Survival Analysis 02: Exploratory Analysis(Python)
Loading...

With our subscription data prepared, we can now begin examining patterns of customer attrition observed with the KKBox music service. In this notebook, we'll get oriented to general patterns of customer dropout in preparation for the more detailed work taking place in the next notebook.

Note This notebook has been revised as of July 20, 2020

Step 1: Prepare the Environment

The techniques we'll use in this and subsequent notebooks come from the domain of Survival Analysis. While there are several notebooks available in Python that support these techniques, we'll leverage lifelines, the most popular of the survival analysis libraries currently available. To do this, we'll first need to install and load the library to our cluster:

NOTE The next cell assumes you are running this notebook on a Databricks cluster that does not make use of the ML runtime. If using an ML runtime, please follow these alternative steps to load the lifelines library to your environment.

dbutils.library.installPyPI('lifelines')
dbutils.library.restartPython()
import matplotlib.pyplot as plt
import pandas as pd
import numpy as np

from lifelines import KaplanMeierFitter
from lifelines.utils import median_survival_times
from lifelines.statistics import pairwise_logrank_test

Step 2: Examine Population-Level Survivorship

Using the full subscription dataset, we can take a look at how members dropout of the subscription service over time. To do this, we will derive a Kaplan-Meier curve which will identify the probability of survival at a point in time (in terms of days since subscription inception) using some simple statistical calculations derived from the observed data:

# retrieve subscription data to pandas DF
subscriptions_pd = spark.table('kkbox.subscriptions').toPandas()
subscriptions_pd.head()
Out[2]:
kmf = KaplanMeierFitter(alpha=0.05) # calculate a 95% confidence interval
kmf.fit(subscriptions_pd['duration_days'], subscriptions_pd['churned'])
Out[3]: <lifelines.KaplanMeierFitter:"KM_estimate", fitted with 3.13028e+06 total observations, 1.22578e+06 right-censored observations>

The output of the previous step tells us we fit the KM model using nearly 3.1 million subscription records of which about 1.3 million were still active as of April 1, 2017. (The term right-censored tells us that the event of interest, i.e. churn, has not occurred within our observation window.) Using this model, we can now calculate the median survival time for any given subscription:

median_ = kmf.median_survival_time_
median_
Out[4]: 184.0

Per documentation associated with the dataset, KKBox members typically subscribe to the service on a 30-day cycle. The median survival time of 184-days would indicate that most customers sign-up for an initial 30-day term and renew subscriptions month over month for 6-months on average before dropping out.

Passing the model various values that correspond with 30-day initial registration, a 1-year commitment, and a 2-year renewal, we can calculate the probability a customer continues with the service, i.e. survives past that point in time:

kmf.predict([30, 365, 730])

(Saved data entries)
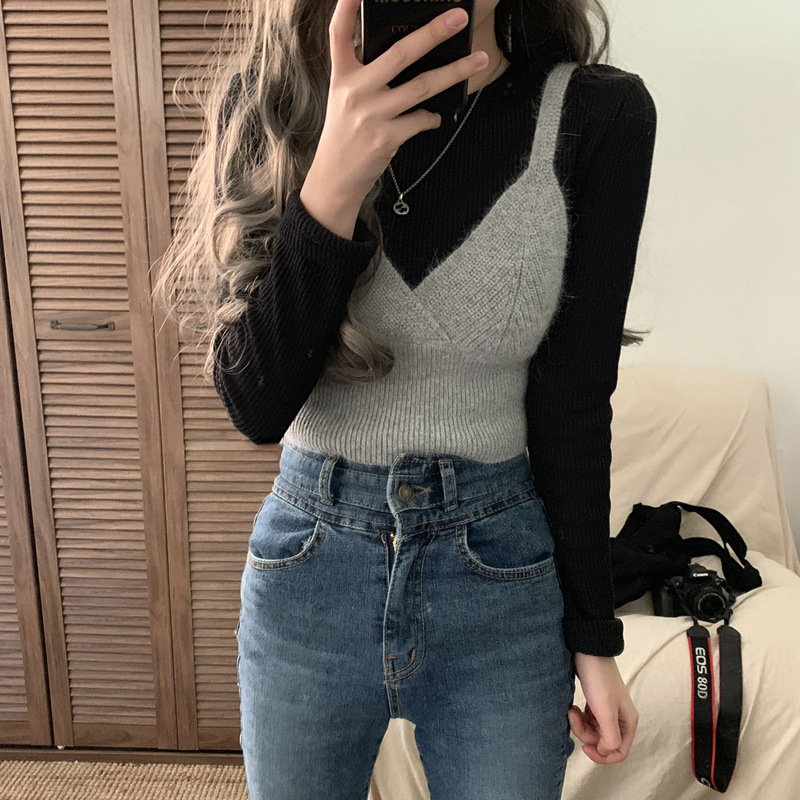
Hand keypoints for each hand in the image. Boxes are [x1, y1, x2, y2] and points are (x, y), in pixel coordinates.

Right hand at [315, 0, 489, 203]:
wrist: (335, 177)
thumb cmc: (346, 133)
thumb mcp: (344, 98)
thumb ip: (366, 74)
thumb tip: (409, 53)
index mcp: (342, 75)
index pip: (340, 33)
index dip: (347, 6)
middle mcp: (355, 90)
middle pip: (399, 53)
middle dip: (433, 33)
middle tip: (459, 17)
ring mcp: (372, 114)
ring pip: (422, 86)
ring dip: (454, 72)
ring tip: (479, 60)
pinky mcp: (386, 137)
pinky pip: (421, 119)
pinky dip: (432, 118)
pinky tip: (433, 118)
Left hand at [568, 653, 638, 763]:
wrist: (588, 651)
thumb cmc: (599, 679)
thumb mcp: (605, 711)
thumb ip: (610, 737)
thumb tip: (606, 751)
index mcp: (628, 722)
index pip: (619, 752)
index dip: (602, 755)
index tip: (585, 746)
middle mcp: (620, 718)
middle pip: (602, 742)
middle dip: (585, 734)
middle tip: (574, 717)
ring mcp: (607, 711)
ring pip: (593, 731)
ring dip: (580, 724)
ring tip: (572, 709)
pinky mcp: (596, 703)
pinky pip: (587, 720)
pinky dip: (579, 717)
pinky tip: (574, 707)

* * *

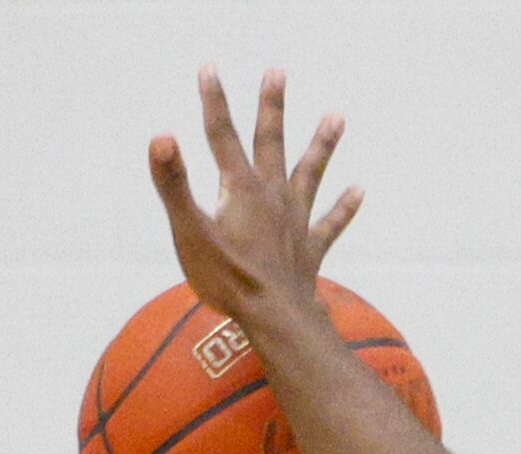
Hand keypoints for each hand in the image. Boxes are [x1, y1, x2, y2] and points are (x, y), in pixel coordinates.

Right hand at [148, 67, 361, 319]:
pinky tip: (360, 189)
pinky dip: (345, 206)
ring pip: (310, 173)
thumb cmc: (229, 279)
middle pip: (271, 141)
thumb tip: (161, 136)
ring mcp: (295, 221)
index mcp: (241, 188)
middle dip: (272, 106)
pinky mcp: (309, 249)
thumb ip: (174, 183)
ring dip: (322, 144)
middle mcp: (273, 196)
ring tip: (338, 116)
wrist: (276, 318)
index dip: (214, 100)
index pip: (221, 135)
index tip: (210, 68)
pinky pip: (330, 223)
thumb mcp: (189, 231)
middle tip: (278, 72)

Work task A:
Answer these questions from the survival analysis notebook:
(i) Which library does it use for the survival analysis techniques?
(ii) What median survival time does the fitted model return?
(iii) What confidence interval does the setting alpha=0.05 calculate?
Work task B: Extend the notebook on KKBox subscription survival from where it stops.
These lines have no connection to the survival analysis notebook.

Exercise response A:
(i) lifelines
(ii) 184.0 days
(iii) A 95% confidence interval

Exercise response B:
Out[5]: 30 0.778921 365 0.424545 730 0.298931 Name: KM_estimate, dtype: float64

Graphing this out, we can see how customer drop-out varies as subscriptions age:

# plot attributes
plt.figure(figsize=(12,8))
plt.title('All Subscriptions', fontsize='xx-large')

# y-axis
plt.ylabel('Survival Rate', fontsize='x-large')
plt.ylim((0.0, 1.0))
plt.yticks(np.arange(0.0,1.0,0.05))
plt.axhline(0.5, color='red', alpha=0.75, linestyle=':') # median line in red

# x-axis
plt.xlabel('Timeline (Days)', fontsize='x-large')
plt.xticks(range(0,800,30))
plt.axvline(30, color='gray', alpha=0.5, linestyle=':')  # 30-day gray dashed line
plt.axvline(180, color='gray', alpha=0.5, linestyle=':')  # 30-day gray dashed line
plt.axvline(365, color='gray', alpha=0.5, linestyle=':') # 1-year gray dashed line
plt.axvline(365*2, color='gray', alpha=0.5, linestyle=':') # 2-year gray dashed line

kmf.plot_survival_function()

Step 3: Examine How Survivorship Varies

The overall pattern of survivorship tells a pretty compelling story about customer attrition at KKBox, but it can be interesting to examine how this pattern varies by subscription attributes. By focusing on attributes of the subscription known at the time of its creation, we may be able to identify variables that tell us something about the long-term retention probability on an account at a time when we may be offering the greatest incentives to acquire a customer. With this in mind, we'll examine the registration channel associated with the subscription along with the initial payment method and payment plan days selected at initial registration:

%sql  -- identify registration channel, initial payment method and initial payment plan days by subscription
DROP VIEW IF EXISTS subscription_attributes;

CREATE TEMP VIEW subscription_attributes 
AS
  WITH transaction_attributes AS ( -- get payment method and plan days for each subscriber's transaction date
      SELECT
        a.msno,
        a.trans_at,
        FIRST(b.payment_method_id) as payment_method_id,
        FIRST(b.payment_plan_days) as payment_plan_days
      FROM (  -- base transaction dates
        SELECT 
          msno,
          transaction_date as trans_at,
          MAX(membership_expire_date) as expires_at
        FROM kkbox.transactions
        GROUP BY msno, transaction_date
        ) a
      INNER JOIN kkbox.transactions b
        ON  a.msno=b.msno AND
            a.trans_at=b.transaction_date AND 
            a.expires_at=b.membership_expire_date
      WHERE b.payment_plan_days > 0
      GROUP BY
        a.msno,
        a.trans_at
      )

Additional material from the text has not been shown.